--- BEGIN TASK MATERIAL ---

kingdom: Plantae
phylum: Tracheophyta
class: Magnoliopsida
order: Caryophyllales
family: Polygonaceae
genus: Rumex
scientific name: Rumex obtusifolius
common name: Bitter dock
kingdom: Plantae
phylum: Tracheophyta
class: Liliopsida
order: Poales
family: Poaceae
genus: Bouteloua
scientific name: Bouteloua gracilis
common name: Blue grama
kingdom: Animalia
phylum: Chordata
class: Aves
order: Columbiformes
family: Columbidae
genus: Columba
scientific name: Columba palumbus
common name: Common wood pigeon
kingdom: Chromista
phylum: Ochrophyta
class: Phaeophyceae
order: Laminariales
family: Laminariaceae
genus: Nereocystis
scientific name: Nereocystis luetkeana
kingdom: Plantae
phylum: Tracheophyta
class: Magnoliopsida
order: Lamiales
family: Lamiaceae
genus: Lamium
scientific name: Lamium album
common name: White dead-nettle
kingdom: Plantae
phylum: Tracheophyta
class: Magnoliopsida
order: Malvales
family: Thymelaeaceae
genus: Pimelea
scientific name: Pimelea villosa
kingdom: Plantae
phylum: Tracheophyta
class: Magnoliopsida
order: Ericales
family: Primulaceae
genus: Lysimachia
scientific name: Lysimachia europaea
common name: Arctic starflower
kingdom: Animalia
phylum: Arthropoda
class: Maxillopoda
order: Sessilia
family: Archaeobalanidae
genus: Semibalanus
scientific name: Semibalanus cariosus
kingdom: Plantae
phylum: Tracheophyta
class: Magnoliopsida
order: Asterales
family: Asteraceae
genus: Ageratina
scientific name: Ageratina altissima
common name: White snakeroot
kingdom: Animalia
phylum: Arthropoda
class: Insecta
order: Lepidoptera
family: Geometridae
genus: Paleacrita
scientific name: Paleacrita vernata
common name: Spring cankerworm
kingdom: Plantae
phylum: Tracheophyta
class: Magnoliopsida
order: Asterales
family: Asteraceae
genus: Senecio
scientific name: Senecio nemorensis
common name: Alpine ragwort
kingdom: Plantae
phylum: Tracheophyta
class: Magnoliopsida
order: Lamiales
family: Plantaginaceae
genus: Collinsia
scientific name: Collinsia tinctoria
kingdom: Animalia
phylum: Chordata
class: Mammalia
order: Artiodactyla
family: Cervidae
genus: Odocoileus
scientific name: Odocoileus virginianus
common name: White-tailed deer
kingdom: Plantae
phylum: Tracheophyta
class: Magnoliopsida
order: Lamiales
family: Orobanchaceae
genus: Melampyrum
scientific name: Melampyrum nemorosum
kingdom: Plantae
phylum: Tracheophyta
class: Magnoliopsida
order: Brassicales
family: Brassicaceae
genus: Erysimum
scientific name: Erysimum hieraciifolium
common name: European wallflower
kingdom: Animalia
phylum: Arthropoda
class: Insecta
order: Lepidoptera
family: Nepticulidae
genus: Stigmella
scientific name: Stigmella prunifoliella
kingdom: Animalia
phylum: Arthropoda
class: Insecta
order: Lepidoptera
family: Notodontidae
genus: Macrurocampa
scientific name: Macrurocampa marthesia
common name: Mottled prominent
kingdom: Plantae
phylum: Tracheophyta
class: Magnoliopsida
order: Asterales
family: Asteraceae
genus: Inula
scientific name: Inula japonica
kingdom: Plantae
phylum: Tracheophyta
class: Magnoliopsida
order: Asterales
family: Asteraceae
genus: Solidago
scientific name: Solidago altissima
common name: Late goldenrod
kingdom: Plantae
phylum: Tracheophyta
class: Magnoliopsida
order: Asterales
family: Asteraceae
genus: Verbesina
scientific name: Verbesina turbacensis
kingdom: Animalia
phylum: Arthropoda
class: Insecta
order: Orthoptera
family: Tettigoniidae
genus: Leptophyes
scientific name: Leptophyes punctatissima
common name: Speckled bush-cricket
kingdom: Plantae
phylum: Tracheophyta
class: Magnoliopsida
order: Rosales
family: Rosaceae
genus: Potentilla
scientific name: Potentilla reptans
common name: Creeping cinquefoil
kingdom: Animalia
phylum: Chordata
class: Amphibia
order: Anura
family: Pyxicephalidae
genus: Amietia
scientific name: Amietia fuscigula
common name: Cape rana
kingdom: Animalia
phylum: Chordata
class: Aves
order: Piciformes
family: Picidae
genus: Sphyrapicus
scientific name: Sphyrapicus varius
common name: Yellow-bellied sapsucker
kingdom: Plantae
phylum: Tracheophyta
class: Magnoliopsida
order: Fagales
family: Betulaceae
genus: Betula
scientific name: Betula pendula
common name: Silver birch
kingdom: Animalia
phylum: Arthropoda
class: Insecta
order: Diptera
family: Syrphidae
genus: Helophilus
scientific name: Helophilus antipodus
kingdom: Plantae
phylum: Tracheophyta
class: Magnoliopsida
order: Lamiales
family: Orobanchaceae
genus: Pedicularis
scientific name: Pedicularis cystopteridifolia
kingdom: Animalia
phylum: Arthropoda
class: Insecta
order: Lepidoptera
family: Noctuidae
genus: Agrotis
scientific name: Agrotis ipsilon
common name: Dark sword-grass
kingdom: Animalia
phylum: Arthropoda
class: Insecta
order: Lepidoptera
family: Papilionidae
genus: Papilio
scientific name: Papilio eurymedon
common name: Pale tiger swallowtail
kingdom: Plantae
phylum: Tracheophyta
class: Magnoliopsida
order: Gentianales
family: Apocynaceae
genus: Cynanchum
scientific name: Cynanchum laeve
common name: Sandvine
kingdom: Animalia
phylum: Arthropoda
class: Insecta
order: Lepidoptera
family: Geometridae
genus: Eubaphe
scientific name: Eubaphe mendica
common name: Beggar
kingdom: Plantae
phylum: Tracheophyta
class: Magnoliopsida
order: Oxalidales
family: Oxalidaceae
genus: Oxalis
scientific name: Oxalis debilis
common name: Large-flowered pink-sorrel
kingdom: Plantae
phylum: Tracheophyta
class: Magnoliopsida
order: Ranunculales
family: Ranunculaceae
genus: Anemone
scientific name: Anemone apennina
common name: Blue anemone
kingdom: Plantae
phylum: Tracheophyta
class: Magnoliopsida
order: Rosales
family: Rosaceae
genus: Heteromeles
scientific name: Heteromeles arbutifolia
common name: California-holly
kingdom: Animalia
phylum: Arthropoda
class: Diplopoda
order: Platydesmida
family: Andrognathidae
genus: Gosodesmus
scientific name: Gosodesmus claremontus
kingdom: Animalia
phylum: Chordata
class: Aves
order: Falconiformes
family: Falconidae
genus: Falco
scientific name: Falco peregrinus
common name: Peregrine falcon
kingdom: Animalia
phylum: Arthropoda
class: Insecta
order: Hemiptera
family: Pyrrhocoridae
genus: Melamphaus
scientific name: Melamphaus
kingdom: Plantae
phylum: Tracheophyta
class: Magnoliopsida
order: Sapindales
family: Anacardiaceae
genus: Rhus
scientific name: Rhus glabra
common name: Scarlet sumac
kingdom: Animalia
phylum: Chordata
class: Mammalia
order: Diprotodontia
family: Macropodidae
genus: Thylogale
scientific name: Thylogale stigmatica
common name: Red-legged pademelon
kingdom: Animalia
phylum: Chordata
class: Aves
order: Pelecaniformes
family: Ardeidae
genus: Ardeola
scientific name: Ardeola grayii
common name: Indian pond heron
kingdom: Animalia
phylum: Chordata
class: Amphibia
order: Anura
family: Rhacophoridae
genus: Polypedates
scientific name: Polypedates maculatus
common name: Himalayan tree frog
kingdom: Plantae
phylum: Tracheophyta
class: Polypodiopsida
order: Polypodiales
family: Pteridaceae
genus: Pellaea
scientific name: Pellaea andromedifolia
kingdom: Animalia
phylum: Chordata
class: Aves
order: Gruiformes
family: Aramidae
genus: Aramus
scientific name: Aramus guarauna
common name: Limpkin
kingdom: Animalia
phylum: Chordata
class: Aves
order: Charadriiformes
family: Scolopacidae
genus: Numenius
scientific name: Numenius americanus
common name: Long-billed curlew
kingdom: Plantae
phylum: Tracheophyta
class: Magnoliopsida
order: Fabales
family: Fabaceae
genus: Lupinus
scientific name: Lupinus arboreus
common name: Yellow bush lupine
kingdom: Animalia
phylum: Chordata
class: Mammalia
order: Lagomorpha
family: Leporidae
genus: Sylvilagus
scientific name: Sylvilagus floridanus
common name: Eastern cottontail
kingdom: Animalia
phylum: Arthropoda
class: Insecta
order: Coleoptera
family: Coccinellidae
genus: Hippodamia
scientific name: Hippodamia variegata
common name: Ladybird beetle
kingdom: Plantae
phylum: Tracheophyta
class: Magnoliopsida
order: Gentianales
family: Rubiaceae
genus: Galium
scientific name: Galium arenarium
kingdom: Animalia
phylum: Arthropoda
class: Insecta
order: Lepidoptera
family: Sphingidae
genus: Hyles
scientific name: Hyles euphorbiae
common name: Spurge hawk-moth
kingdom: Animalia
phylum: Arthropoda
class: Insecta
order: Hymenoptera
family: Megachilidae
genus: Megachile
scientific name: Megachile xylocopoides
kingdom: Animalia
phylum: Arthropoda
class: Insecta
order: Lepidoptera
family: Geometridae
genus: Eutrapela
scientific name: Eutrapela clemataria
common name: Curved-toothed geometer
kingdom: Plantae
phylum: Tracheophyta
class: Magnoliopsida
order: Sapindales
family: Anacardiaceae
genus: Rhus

--- END TASK MATERIAL ---

Convert the stretch of the records from the first line through the line containing "order: Sessilia" into a Markdown table with the columns Row and Entry. Put each line in Entry with its running number in Row, and leave out any blank lines.

| Row | Entry |
|---|---|
| 1 | kingdom: Plantae |
| 2 | phylum: Tracheophyta |
| 3 | class: Magnoliopsida |
| 4 | order: Caryophyllales |
| 5 | family: Polygonaceae |
| 6 | genus: Rumex |
| 7 | scientific name: Rumex obtusifolius |
| 8 | common name: Bitter dock |
| 9 | kingdom: Plantae |
| 10 | phylum: Tracheophyta |
| 11 | class: Liliopsida |
| 12 | order: Poales |
| 13 | family: Poaceae |
| 14 | genus: Bouteloua |
| 15 | scientific name: Bouteloua gracilis |
| 16 | common name: Blue grama |
| 17 | kingdom: Animalia |
| 18 | phylum: Chordata |
| 19 | class: Aves |
| 20 | order: Columbiformes |
| 21 | family: Columbidae |
| 22 | genus: Columba |
| 23 | scientific name: Columba palumbus |
| 24 | common name: Common wood pigeon |
| 25 | kingdom: Chromista |
| 26 | phylum: Ochrophyta |
| 27 | class: Phaeophyceae |
| 28 | order: Laminariales |
| 29 | family: Laminariaceae |
| 30 | genus: Nereocystis |
| 31 | scientific name: Nereocystis luetkeana |
| 32 | kingdom: Plantae |
| 33 | phylum: Tracheophyta |
| 34 | class: Magnoliopsida |
| 35 | order: Lamiales |
| 36 | family: Lamiaceae |
| 37 | genus: Lamium |
| 38 | scientific name: Lamium album |
| 39 | common name: White dead-nettle |
| 40 | kingdom: Plantae |
| 41 | phylum: Tracheophyta |
| 42 | class: Magnoliopsida |
| 43 | order: Malvales |
| 44 | family: Thymelaeaceae |
| 45 | genus: Pimelea |
| 46 | scientific name: Pimelea villosa |
| 47 | kingdom: Plantae |
| 48 | phylum: Tracheophyta |
| 49 | class: Magnoliopsida |
| 50 | order: Ericales |
| 51 | family: Primulaceae |
| 52 | genus: Lysimachia |
| 53 | scientific name: Lysimachia europaea |
| 54 | common name: Arctic starflower |
| 55 | kingdom: Animalia |
| 56 | phylum: Arthropoda |
| 57 | class: Maxillopoda |
| 58 | order: Sessilia |